There’s a song by MercyMe that has been laid on my heart as I open my computer to write this. It goes like “They say sometimes you win some, Sometimes you lose some, And right now, Right now I'm losing bad. I've stood on this stage, Night after night, Reminding the broken, It'll be alright. But right now, Oh right now I just can't. It's easy to sing, When there's nothing to bring me down, But what will I say, When I'm held to the flame, Like I am right now.” Lately, a lot of change has entered my life. A lot of unexpected and sudden changes. Having a blog solely about positivity in a time where I am the least positive, is a lot of pressure. I have been a positive person my entire life but I find myself so drained right now. How can we be positive when it just feels impossible? How can you find the positive when you just don't see it?
I called my friend Ian the other day and he said to me, “sometimes you just need to take it day by day. In the morning, ask yourself what you are going to do today to make you feel better. Then do it. Don't rush into healing.” Don't rush into healing… wow, did I need to hear that! I am the type of person to just shut down in hard times and instantly try to forget and move on. I look for every possible way to move on as soon as possible, without turning to the world. I think “well if I’m not using drugs to feel better then I’m doing it the Godly way.” However, sometimes the Godly way is to just sit still and listen. Hear the Holy Spirit. How can we hear God's voice if we are so busy trying to think of ways to heal from our own voice? Those are solutions that come from our own understanding. So, what I did with that advice was not being so quick to shut out everything that I was struggling with and deleting it from my life. But to just leave it untouched and talk to God about it. Oftentimes healing IS acknowledging the situation and not just pushing it into the past.

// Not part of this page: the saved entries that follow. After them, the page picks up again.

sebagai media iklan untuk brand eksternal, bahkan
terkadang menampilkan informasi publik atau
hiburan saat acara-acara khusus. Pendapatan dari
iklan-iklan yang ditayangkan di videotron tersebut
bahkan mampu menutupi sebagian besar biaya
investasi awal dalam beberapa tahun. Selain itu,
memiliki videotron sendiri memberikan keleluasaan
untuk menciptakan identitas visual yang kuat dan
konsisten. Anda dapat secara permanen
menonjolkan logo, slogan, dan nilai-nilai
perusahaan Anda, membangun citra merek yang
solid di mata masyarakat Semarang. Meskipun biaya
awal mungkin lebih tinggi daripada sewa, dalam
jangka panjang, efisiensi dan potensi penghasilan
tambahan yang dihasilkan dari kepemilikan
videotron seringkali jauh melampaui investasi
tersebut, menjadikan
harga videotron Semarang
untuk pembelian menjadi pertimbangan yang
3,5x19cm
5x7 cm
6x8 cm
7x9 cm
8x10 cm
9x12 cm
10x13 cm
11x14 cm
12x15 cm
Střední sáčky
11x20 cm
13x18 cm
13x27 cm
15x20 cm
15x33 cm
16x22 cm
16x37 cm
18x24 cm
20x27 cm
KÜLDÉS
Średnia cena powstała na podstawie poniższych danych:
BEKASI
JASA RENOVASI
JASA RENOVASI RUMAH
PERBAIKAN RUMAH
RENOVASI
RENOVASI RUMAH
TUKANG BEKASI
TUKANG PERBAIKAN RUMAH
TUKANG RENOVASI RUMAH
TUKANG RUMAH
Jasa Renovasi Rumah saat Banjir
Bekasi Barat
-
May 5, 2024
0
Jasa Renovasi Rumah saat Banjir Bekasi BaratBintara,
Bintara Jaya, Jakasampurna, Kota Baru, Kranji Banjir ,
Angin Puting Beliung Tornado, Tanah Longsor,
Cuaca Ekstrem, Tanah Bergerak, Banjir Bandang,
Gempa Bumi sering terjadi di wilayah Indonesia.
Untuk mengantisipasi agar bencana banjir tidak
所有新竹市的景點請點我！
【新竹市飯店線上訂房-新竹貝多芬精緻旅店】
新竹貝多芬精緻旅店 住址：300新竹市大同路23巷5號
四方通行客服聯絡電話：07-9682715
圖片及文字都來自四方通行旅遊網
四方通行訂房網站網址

I have been going to the beach every morning and having a long and INTENTIONAL bible study. It's important to be intentional with what we study in the bible- not just merely opening it up. I have started my day off with peace by doing this. Not everyone has a beach 5 minutes away from them, I get that! Find a quiet and safe place, someplace peaceful. No, I do not feel completely healed after these two hours with God. I wish. But, it's a process. Day by day one.

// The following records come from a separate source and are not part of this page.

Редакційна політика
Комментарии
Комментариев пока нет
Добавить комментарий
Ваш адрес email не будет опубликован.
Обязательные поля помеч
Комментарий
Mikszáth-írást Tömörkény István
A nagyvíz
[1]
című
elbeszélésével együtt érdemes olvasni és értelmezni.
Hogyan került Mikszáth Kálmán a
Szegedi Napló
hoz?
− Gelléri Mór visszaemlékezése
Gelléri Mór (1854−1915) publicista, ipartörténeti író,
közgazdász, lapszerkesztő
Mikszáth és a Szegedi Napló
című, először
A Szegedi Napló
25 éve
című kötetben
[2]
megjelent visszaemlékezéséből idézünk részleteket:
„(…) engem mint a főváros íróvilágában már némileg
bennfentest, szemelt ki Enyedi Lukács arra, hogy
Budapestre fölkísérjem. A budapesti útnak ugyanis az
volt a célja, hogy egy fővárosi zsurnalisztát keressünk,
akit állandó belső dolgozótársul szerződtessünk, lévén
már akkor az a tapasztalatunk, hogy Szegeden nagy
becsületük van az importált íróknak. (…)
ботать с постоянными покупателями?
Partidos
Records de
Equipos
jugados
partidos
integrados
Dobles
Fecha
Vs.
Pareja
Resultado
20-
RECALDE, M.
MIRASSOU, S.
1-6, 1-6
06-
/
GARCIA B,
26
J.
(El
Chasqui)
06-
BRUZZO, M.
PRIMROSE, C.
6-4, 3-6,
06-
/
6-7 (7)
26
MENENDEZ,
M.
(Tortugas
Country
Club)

I may even revisit that safe place at night. Nighttime is when the thoughts run in so I try to go to bed with thoughts of my bible study. Day by day, I heal. The next verses in this song read, “I know You're able, And I know You can, Save through the fire, With your mighty hand. But even if You don't, My hope is You alone.” Worshipping God and realizing that He is not the author of evil, REALLY helps in hard times. DURING those hard times. Not just when He makes it a little better for you or when you are at church. I mean when you are having a breakdown, turn on your music or however you worship God and sing His praises knowing He is good. It's a mindset shift. Use that mindset and apply it day by day. Just calm down, relax, and take it day by day.